Destaque-se que as indicações apresentadas acerca de como as ações do Serviço introduziram mudanças nas populações contatadas têm uma conseqüência importante, ou seja, o fato de as análises realizadas sobre as populações indígenas, ou a partir delas, necessitarem incorporar uma reflexão sobre os efeitos que têm sobre essas populações (sobre o seu modo de se autoconceberem, conceberem ao outro e se organizarem socialmente) as ações dos diversos poderes, em particular, o estatal.

A última parte do livro tem como foco de análise a estrutura organizacional do órgão e as tarefas desempenhadas durante sua inserção nos distintos Ministérios. A articulação do Serviço nos planos nacional (subdiretorias e seções), regional (inspetorias) e local (postos, povoações indígenas, centros agrícolas e delegacias) é discutida, assim como suas atribuições. Levar em conta na análise do Serviço sua inserção diferenciada nos Ministérios, permite ao autor perceber suas mudanças de status e orientações.

Produto de um conjunto de investigações desenvolvidas ao longo de onze anos, o livro de Lima traz à luz parte da história esquecida da relação entre poder estatal e populações indígenas. História que apesar de não ser objeto de reflexões (acadêmicas ou administrativas), e talvez graças, sobretudo, a isso, permanece presente nas opções, propostas e ações implementadas junto às populações indígenas. Longe de comprometer o livro, lamenta-se, contudo, a falta de uma revisão mais cuidadosa do texto. Em alguns períodos, palavras e frases soltas trazem um certo prejuízo à compreensão.

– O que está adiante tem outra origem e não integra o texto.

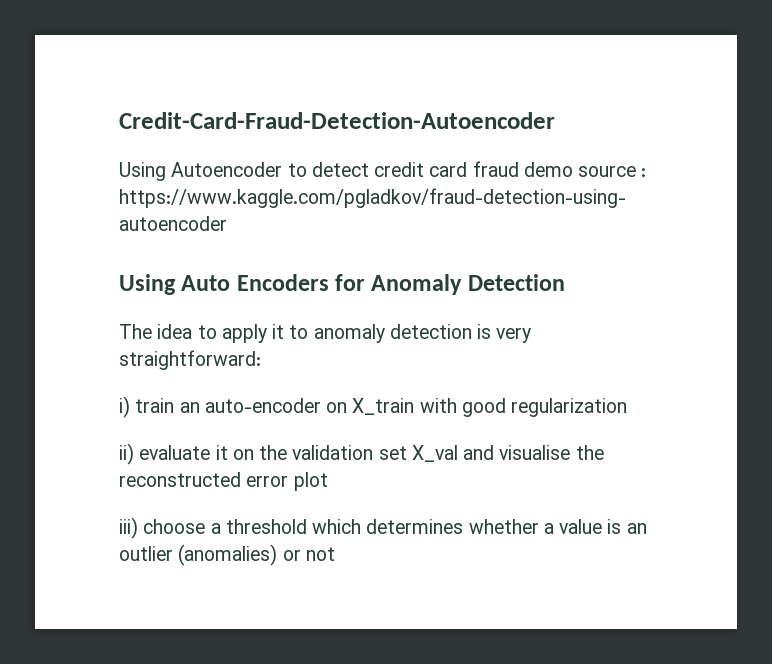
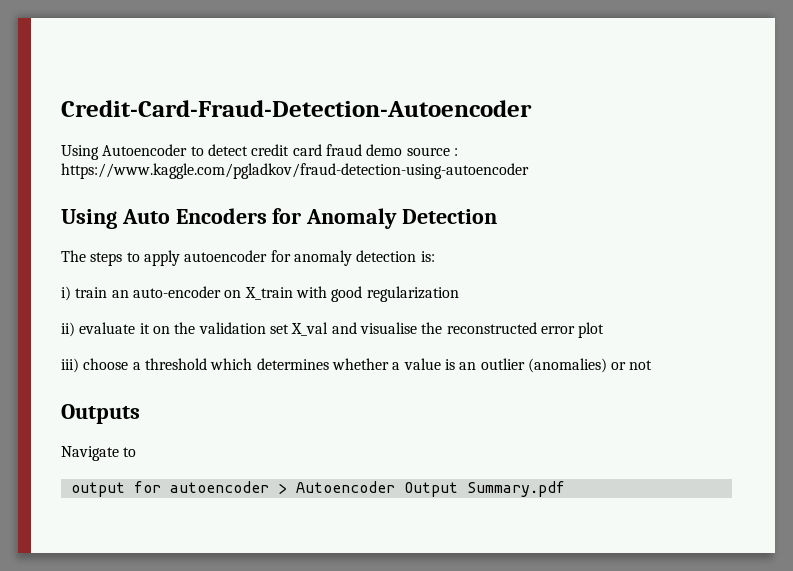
[157,324,193,339] idea -> [90,252,123,266] steps
[272,324,532,343] [119,350,261,370] it to anomaly detection is very straightforward: -> [184,250,435,266] autoencoder for anomaly detection is:
(335, 554) none -> [61,404,140,424] [61,446,137,461] [70,481,565,497] // Outputs // Navigate to // output for autoencoder > Autoencoder Output Summary.pdf

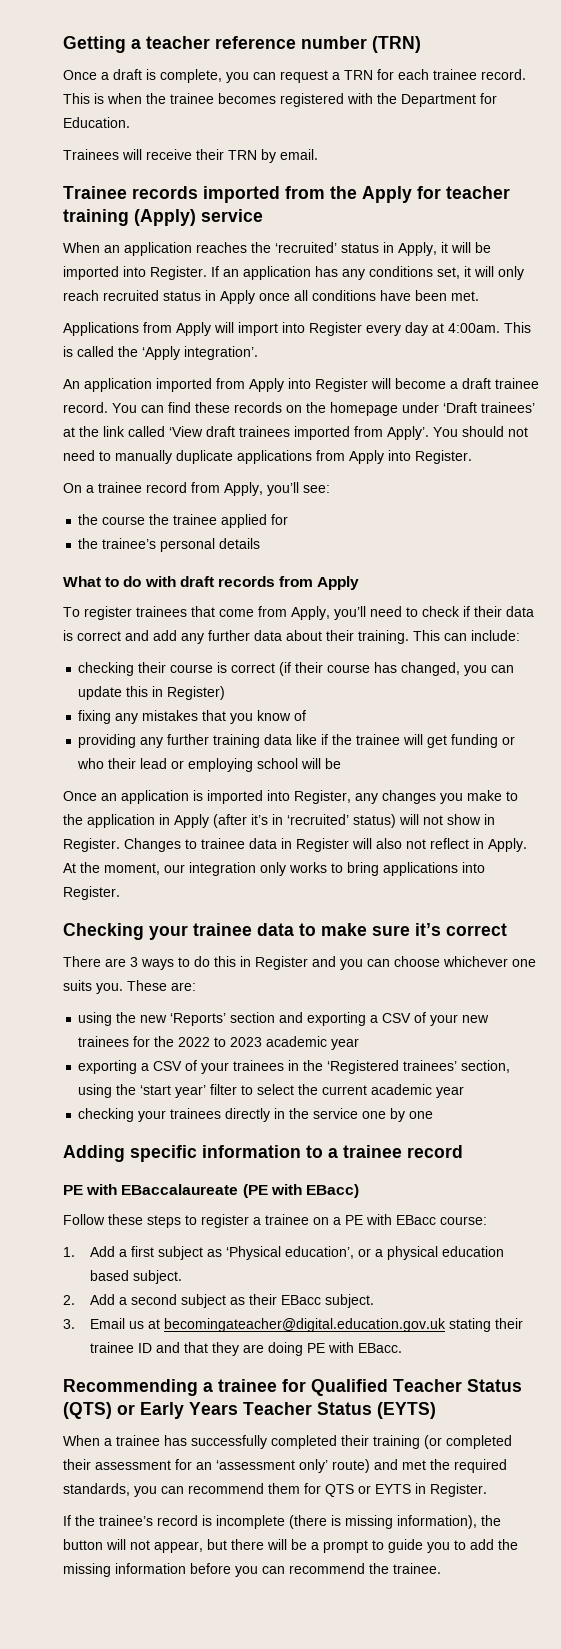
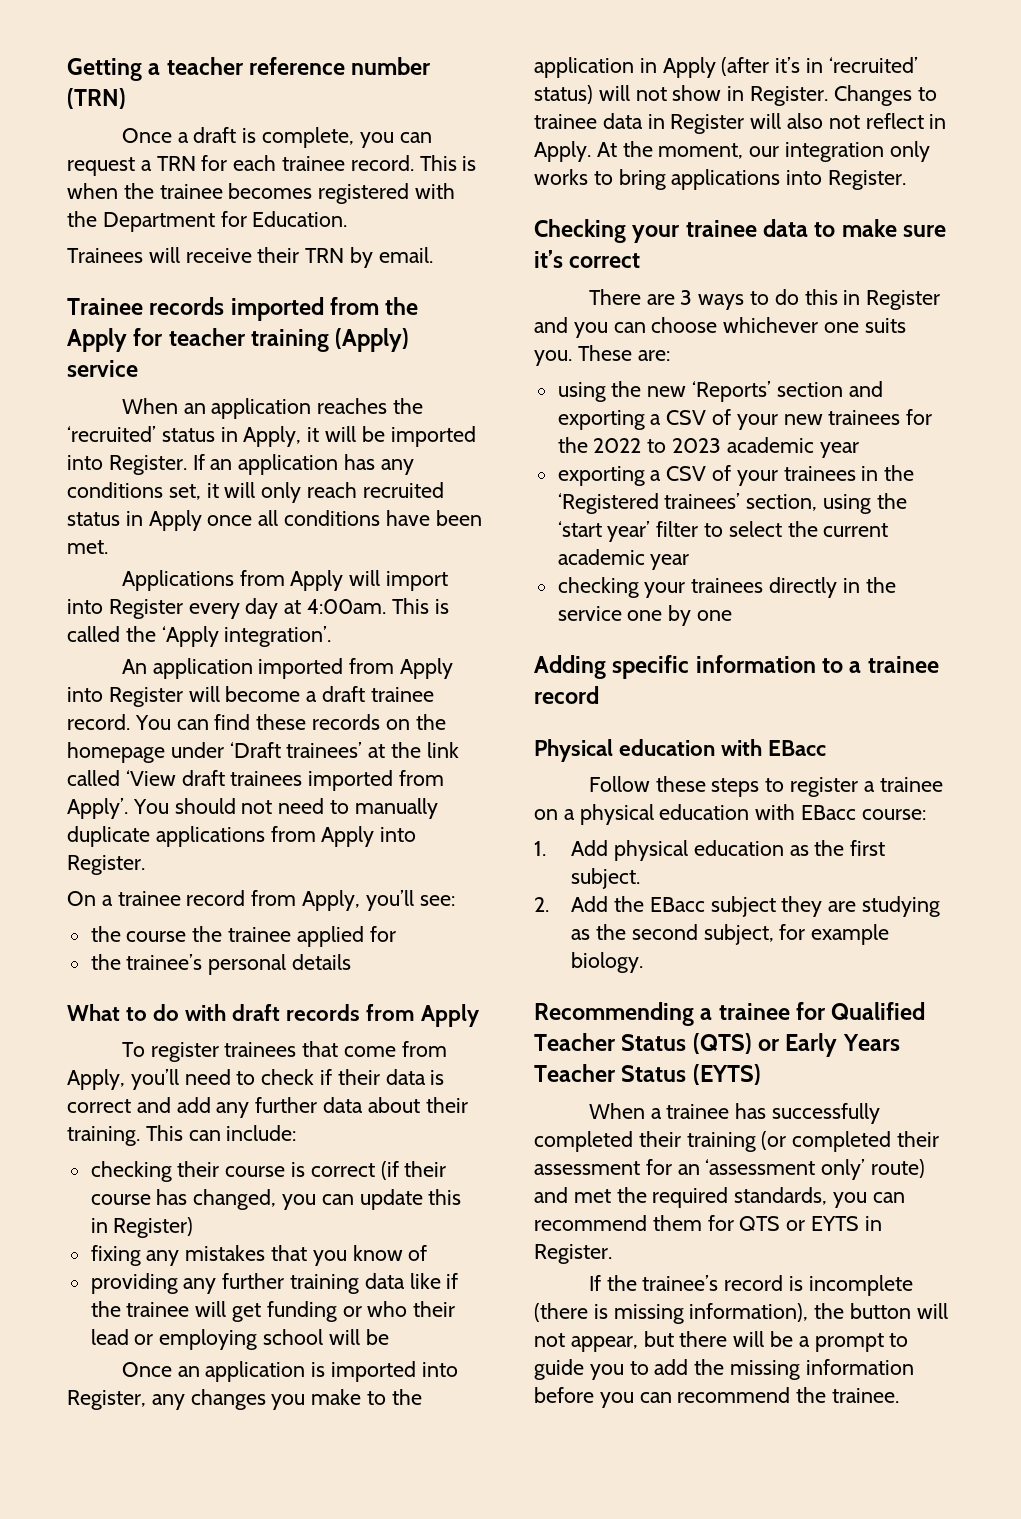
[63,1184,359,1198] PE with EBaccalaureate (PE with EBacc) -> [534,739,827,762] Physical education with EBacc
[345,1215,363,1225] PE -> [579,804,750,825] physical education
[119,1246,505,1260] [90,1270,183,1284] [63,1294,375,1308] [63,1318,524,1332] [90,1342,403,1356] a first subject as ‘Physical education’, or a physical education based subject. // 2. Add a second subject as their EBacc subject. // 3. Email us at becomingateacher@digital.education.gov.uk stating their trainee ID and that they are doing PE with EBacc. -> [613,840,886,861] [571,868,641,889] [534,896,940,917] [571,924,890,945] [571,952,644,973] physical education as the first subject. // 2. Add the EBacc subject they are studying as the second subject, for example biology.

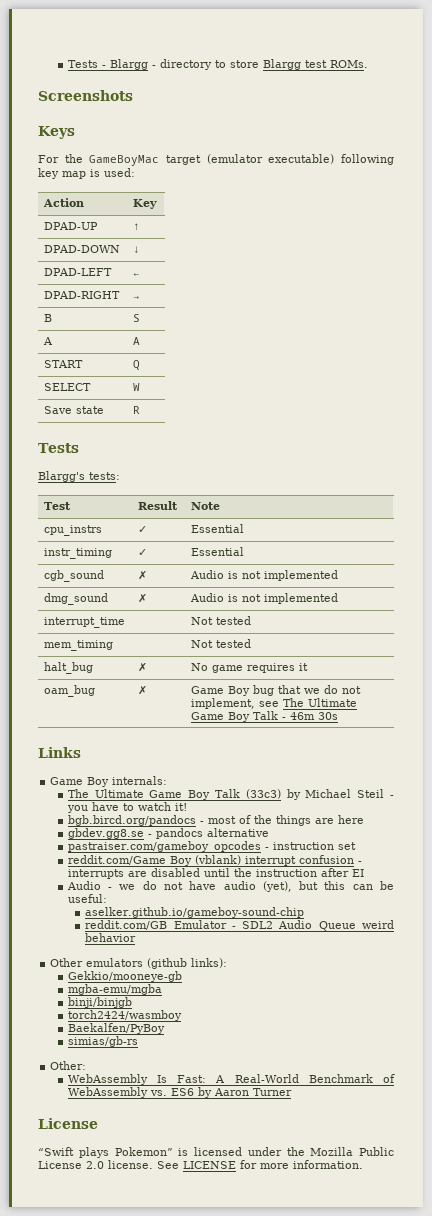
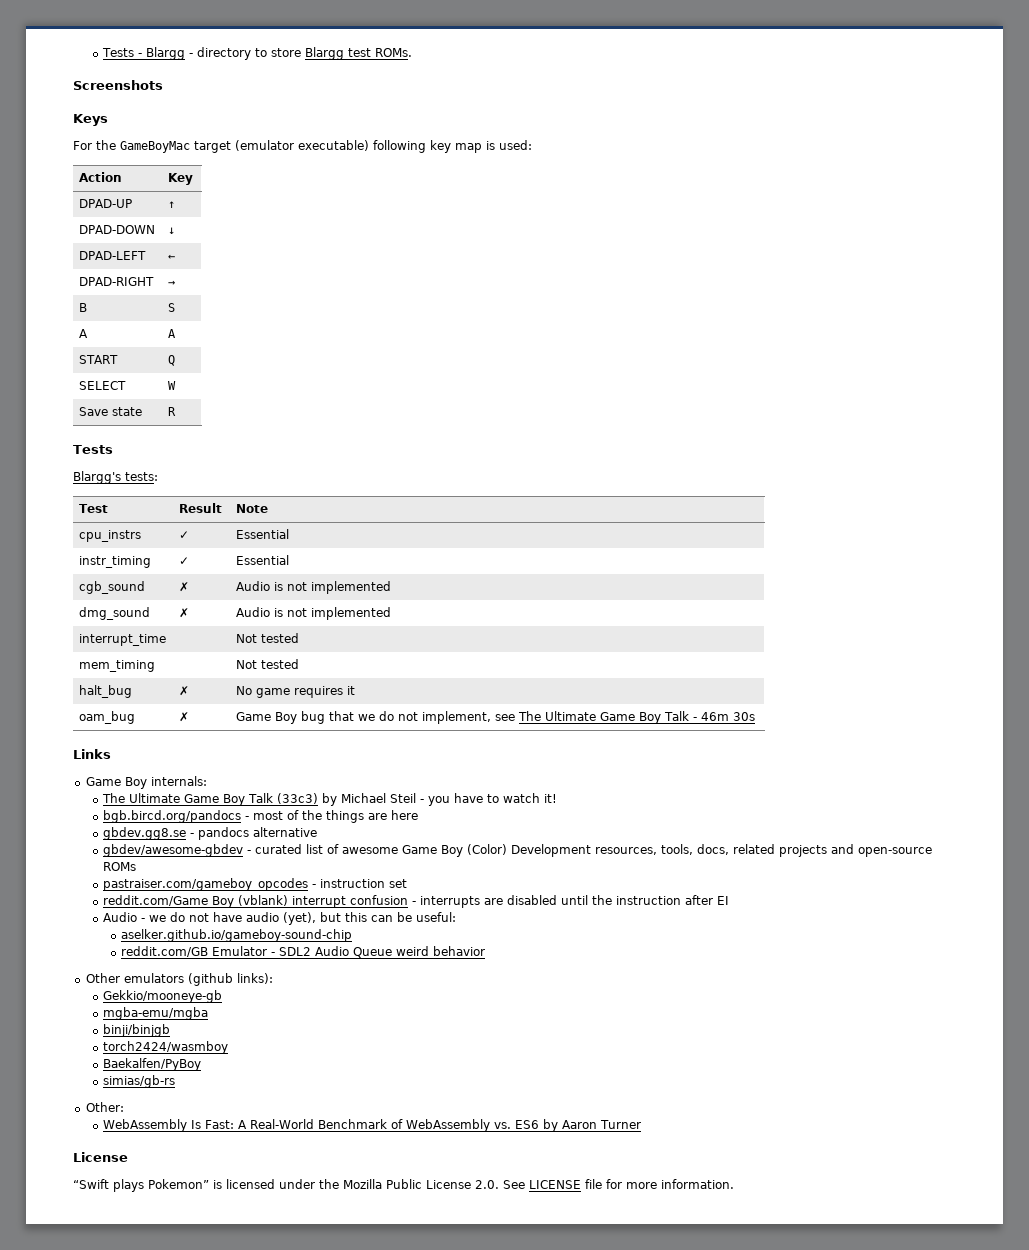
(269, 832) none -> [103,844,933,857] [103,862,137,871] // gbdev/awesome-gbdev - curated list of awesome Game Boy (Color) Development resources, tools, docs, related projects and open-source ROMs
[86,1160,153,1169] 2.0 license. -> [475,1180,499,1189] 2.0.
(236, 1165) none -> [585,1179,602,1189] file

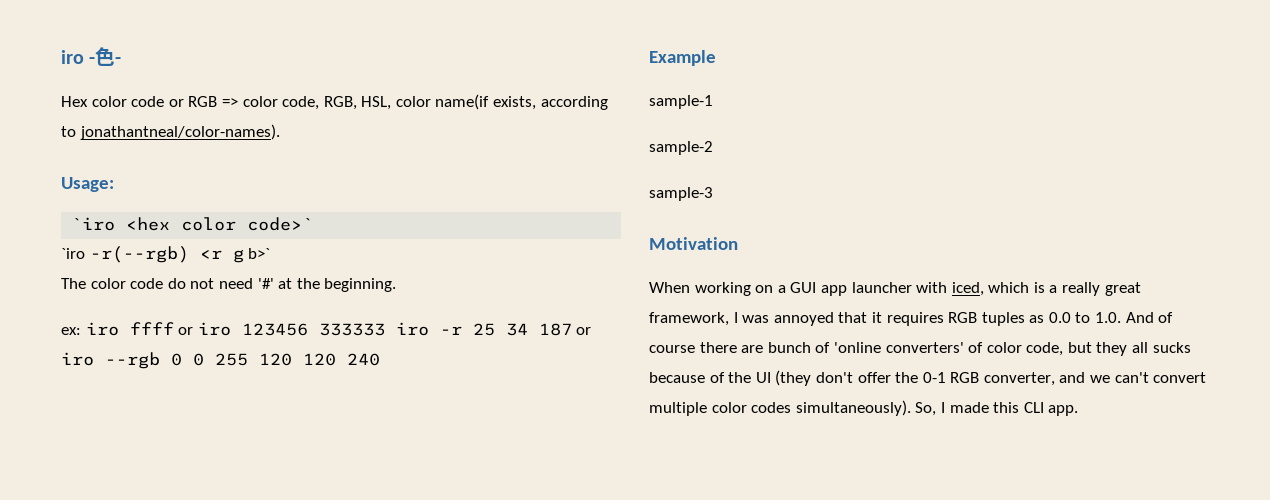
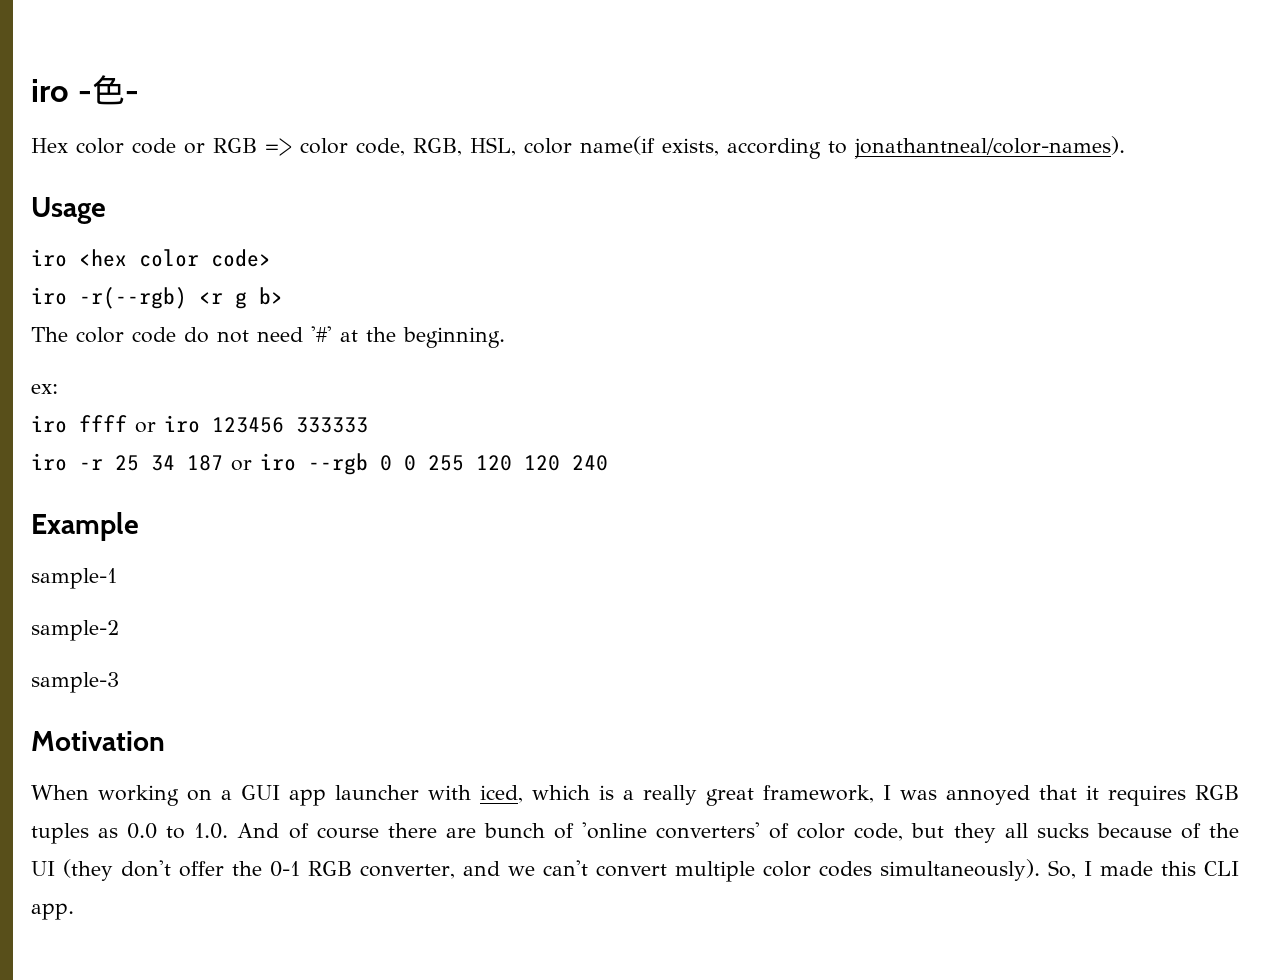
[61,177,114,192] [71,217,314,231] [61,248,85,259] Usage: // `iro <hex color code>` // `iro -> [31,197,106,224] [31,249,271,267] [31,287,67,305] Usage // iro <hex color code> // iro
[248,248,271,259] b>` -> [259,287,283,305] b>
(81, 331) none -> (58, 389) //
(385, 329) none -> (368, 425) //

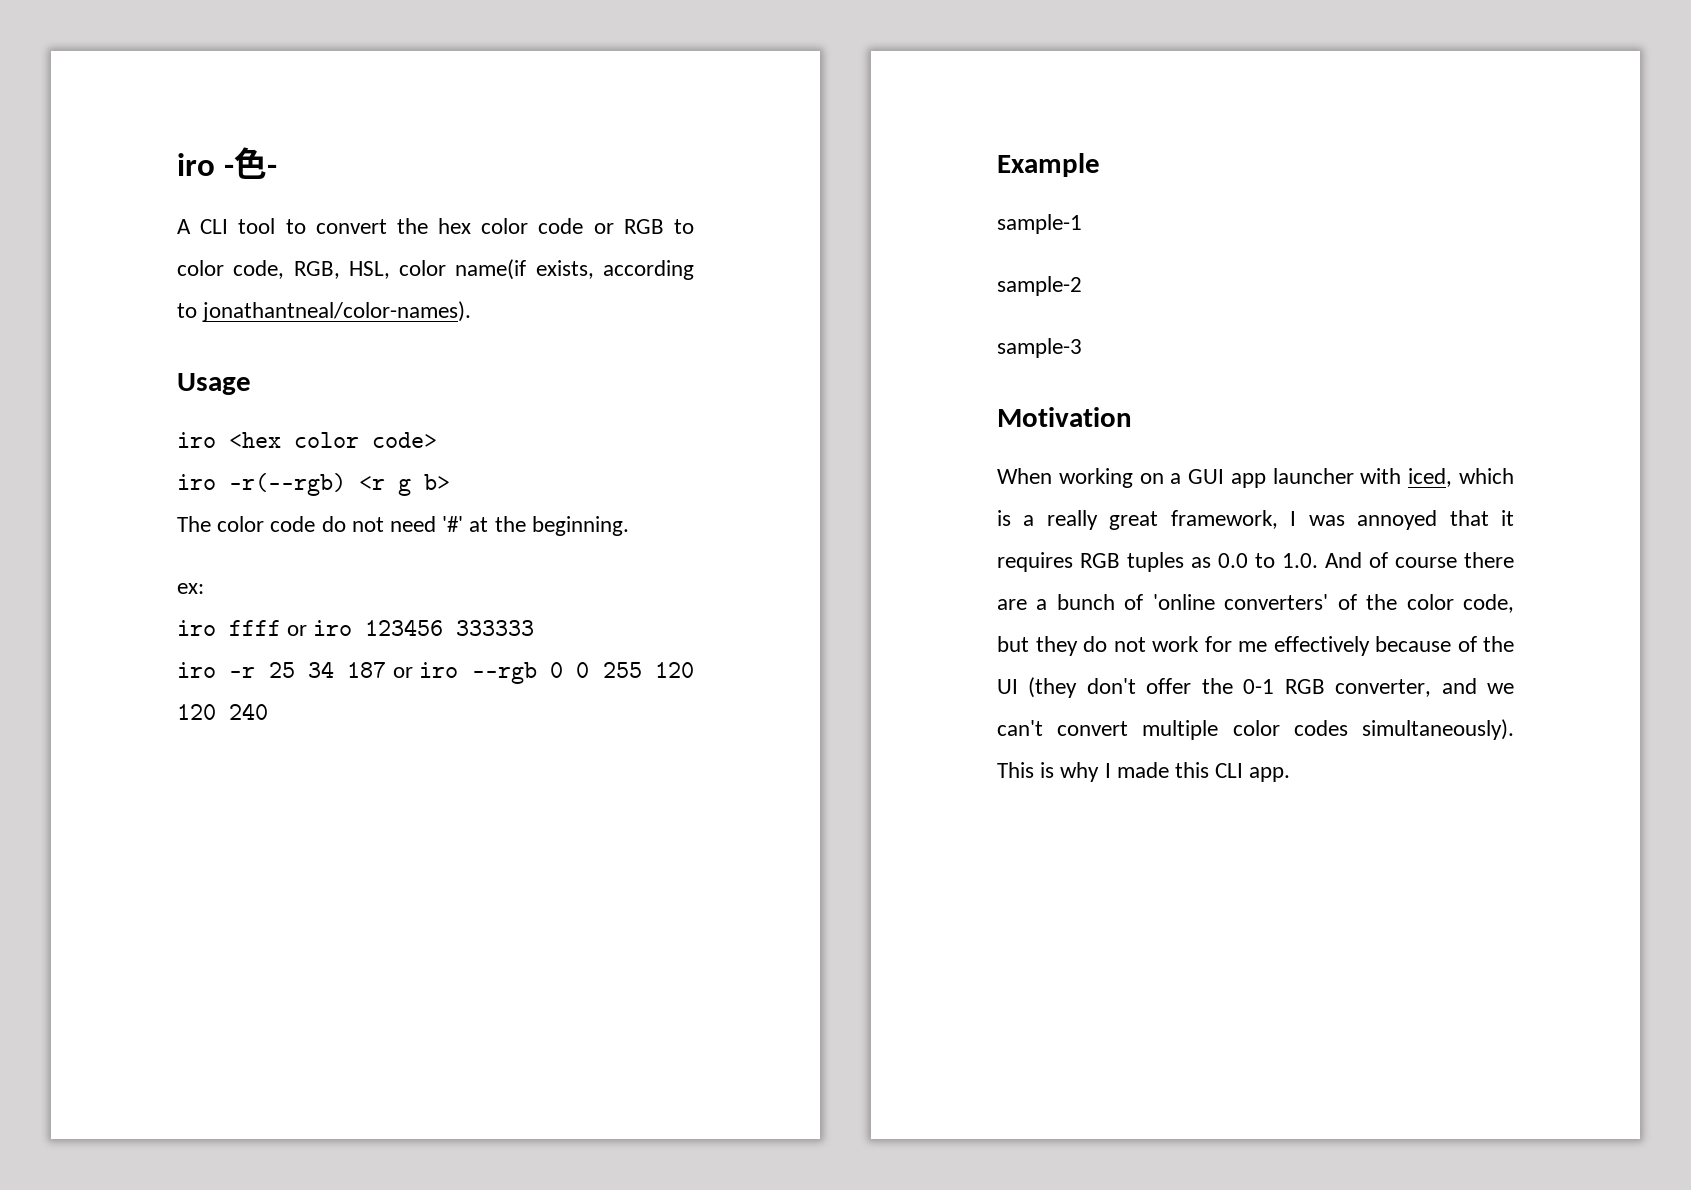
[31,138,68,153] Hex -> [177,218,472,234] A CLI tool to convert the hex
[265,138,292,156] => -> [674,219,694,234] to
(476, 833) none -> [1036,599,1048,610] a
(790, 831) none -> [1366,594,1398,610] the
[1004,823,1089,838] all sucks -> [1083,636,1370,656] do not work for me effectively
[1047,860,1076,879] So, -> [997,762,1100,782] This is why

Enfim, se o leitor me permite, sugeriria que a leitura fosse iniciada pelas fotos reproduzidas pelo autor no "Caderno Iconográfico". Embora não haja referências a cada uma das fotos, o fato de que quanto mais se avança na leitura do livro melhor se compreende o que está em jogo nas imagens, parece-me indicativo da força da análise produzida por Lima.